===== SOURCE DATA
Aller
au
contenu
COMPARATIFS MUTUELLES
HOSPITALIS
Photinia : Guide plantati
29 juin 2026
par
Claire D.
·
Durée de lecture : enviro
==========
### WORK REQUEST
The full listing must come back exactly as given.

### WRITTEN ANSWER
Aller
au
contenu
COMPARATIFS MUTUELLES
HOSPITALIS
Photinia : Guide plantati
29 juin 2026
par
Claire D.
·
Durée de lecture : enviro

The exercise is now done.